Rabu, 04 September 2019

(Ngaji of the Day) Hukum Penjual Menolak Pengembalian Barang Cacat yang Sudah Dibeli


Hukum Penjual Menolak Pengembalian Barang Cacat yang Sudah Dibeli

Ketika kita belanja di toko-toko bahan bangunan atau toko-toko elektronik tertentu, kita sering mendapati adanya bon yang tertulis “Barang yang sudah dibeli tidak dapat dikembalikan.” Apakah secara hukum positif negara, hal ini dibenarkan?

Pemerintah lewat Undang-Undang Nomor 8 Tahun 1999 tentang Perlindungan Konsumen sebenarnya telah melarang penyantuman tulisan semacam dalam bon. Merujuk Pasal 18 UU No. 8 Tahun 1999 tentang Perlindungan Konsumen, ayat 1 poin c disebutkan bahwa pelaku usaha dilarang mencantumkan klausul baku yang menyatakan bahwa mereka berhak menolak penyerahan kembali uang yang dibayarkan atas barang dan atau jasa yang dibeli konsumen. Artinya, dengan penulisan klausul baku yang berbunyi “barang yang sudah dibeli tidak dapat dikembalikan”, seorang pedagang telah melanggar pasal ini dan bisa dijerat hukuman.

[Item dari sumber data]
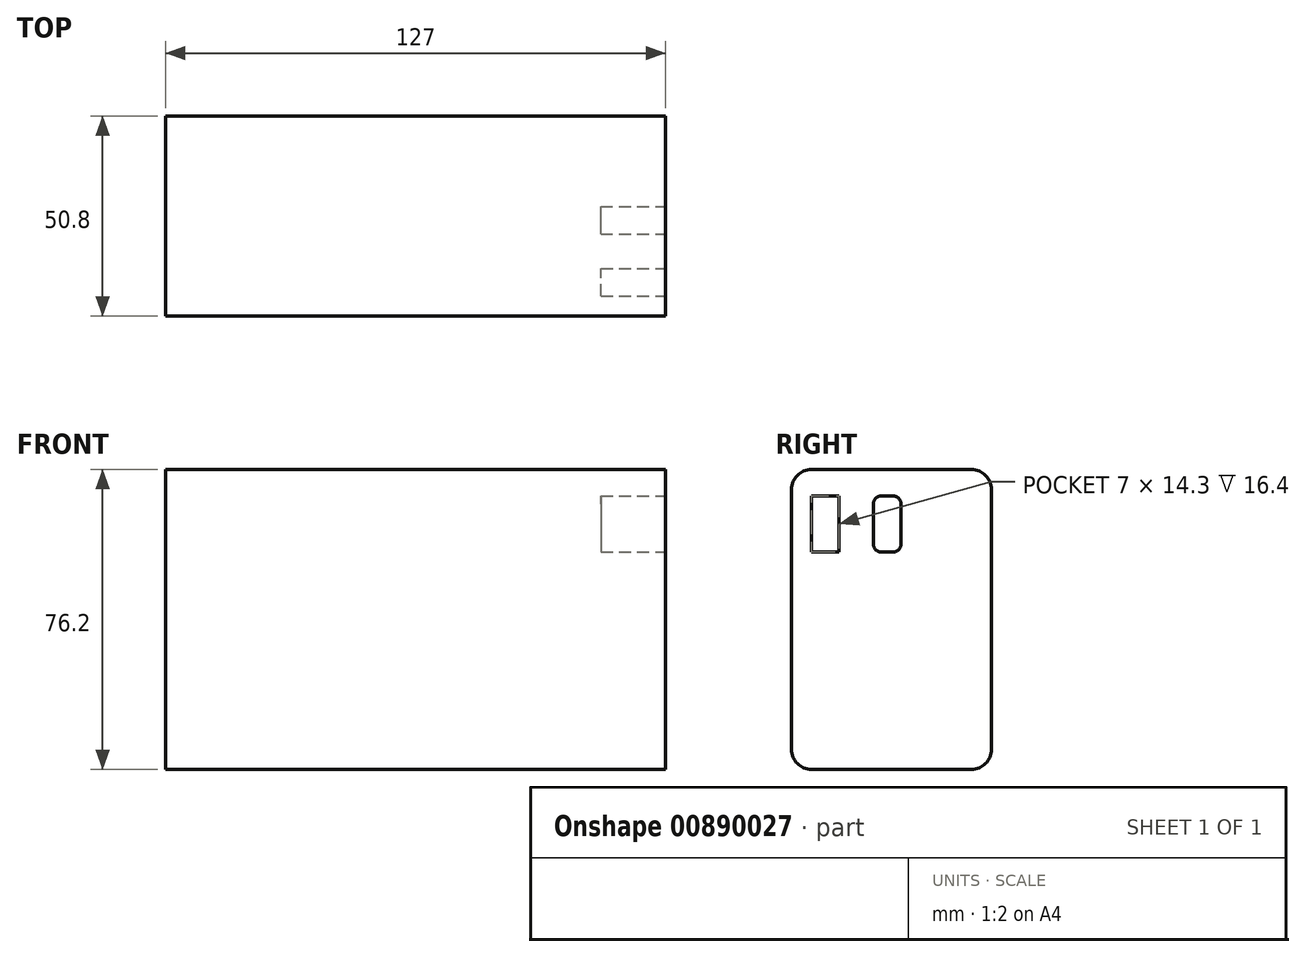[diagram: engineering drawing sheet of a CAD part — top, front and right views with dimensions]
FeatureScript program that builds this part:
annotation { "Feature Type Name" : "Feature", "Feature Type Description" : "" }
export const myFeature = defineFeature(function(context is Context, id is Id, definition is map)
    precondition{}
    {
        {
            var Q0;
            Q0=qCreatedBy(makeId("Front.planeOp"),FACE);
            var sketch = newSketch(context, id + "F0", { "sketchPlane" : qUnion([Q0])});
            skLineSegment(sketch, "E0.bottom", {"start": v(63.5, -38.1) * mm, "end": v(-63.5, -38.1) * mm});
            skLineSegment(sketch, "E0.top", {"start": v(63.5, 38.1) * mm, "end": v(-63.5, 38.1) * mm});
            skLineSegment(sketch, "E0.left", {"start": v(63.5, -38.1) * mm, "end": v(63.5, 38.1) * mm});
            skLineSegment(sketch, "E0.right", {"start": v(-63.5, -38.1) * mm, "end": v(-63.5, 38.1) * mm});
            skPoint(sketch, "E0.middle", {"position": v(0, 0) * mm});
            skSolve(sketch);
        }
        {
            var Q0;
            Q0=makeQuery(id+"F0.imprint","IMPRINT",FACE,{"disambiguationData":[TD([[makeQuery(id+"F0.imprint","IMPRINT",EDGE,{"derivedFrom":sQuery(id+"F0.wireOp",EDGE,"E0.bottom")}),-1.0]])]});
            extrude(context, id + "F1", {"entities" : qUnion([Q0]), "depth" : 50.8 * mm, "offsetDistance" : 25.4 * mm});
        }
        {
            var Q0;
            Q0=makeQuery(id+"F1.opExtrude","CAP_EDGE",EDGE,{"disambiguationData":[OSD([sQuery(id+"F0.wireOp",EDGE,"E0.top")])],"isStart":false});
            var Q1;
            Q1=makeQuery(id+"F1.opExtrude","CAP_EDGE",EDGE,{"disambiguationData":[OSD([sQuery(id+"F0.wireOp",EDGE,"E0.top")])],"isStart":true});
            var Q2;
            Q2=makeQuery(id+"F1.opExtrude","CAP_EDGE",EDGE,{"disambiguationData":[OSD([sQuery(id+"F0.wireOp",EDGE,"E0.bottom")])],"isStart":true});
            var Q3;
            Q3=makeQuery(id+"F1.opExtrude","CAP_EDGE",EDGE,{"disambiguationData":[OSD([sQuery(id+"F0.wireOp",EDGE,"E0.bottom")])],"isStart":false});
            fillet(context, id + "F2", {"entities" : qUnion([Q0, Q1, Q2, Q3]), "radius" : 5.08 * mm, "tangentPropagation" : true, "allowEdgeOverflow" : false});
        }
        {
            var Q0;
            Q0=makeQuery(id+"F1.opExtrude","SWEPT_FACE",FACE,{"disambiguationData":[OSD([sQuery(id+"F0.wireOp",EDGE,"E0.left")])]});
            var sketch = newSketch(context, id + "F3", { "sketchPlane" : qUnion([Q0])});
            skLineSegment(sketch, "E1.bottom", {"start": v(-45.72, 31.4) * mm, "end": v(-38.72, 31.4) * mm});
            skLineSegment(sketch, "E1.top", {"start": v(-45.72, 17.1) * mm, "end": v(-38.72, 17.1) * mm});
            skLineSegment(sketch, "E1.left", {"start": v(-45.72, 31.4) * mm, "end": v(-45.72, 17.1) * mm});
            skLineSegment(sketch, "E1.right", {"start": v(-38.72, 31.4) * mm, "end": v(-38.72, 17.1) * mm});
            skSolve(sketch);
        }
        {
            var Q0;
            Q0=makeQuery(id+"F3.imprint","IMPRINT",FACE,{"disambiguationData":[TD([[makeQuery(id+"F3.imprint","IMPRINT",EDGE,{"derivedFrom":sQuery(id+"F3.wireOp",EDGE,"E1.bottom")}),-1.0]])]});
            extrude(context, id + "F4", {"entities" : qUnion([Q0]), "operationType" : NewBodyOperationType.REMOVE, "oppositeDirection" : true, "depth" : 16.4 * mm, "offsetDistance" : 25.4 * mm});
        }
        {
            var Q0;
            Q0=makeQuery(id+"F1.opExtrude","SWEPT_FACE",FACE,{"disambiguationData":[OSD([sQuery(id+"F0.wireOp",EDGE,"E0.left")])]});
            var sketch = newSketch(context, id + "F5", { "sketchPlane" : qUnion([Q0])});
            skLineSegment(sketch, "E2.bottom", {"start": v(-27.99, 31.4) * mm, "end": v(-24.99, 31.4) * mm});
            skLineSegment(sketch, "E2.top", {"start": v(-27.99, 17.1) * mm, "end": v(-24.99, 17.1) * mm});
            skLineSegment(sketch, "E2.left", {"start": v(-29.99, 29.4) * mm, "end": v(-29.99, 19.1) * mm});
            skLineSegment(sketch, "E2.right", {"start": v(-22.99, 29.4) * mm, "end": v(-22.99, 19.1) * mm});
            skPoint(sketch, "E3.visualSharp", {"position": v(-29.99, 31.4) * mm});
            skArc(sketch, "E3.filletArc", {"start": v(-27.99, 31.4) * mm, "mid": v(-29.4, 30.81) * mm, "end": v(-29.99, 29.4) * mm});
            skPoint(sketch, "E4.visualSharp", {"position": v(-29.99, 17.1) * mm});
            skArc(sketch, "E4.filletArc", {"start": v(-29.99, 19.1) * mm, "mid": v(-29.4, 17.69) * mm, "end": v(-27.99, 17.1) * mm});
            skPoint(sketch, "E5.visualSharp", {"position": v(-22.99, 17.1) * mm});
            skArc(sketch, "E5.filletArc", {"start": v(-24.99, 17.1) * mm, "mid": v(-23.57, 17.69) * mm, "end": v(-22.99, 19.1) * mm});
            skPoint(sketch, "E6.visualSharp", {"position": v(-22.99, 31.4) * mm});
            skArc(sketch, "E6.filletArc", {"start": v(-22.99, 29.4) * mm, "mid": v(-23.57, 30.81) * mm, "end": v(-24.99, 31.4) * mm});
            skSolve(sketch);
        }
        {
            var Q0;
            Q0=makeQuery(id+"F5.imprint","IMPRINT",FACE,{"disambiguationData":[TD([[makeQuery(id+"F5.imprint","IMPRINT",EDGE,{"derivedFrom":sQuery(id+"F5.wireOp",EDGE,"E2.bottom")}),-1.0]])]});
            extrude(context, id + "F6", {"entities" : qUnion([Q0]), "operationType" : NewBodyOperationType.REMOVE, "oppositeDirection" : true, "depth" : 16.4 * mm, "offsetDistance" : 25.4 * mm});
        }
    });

* Tugas dan Latihan:
a: Menurut teks tentang pengembalian barang cacat, ketentuan mana yang melarang pelaku usaha mencantumkan klausul baku yang menolak penyerahan kembali uang konsumen?
b: Lanjutkan teks tentang pengembalian barang cacat mulai dari kalimat terakhirnya.

* Jawaban Tiap Tugas:
a: Pasal 18 ayat 1 poin c Undang-Undang Nomor 8 Tahun 1999 tentang Perlindungan Konsumen.

b:
Pasal 18 ayat 3 juga menyebutkan bahwa setiap klausul baku yang telah ditetapkan oleh pelaku usaha pada dokumen atau perjanjian yang memenuhi ketentuan sebagaimana dimaksud pada ayat (1) dan ayat (2) dinyatakan batal demi hukum. 

Melihat fakta undang-undang ini, berarti bahwa dalam setiap pembelian barang yang kedapatan adanya cacat, ada hak bagi konsumen yang dijamin undang-undang untuk meminta kembali harga atau meminta ganti barang yang telah dibeli disebabkan cacat yang diketahuinya.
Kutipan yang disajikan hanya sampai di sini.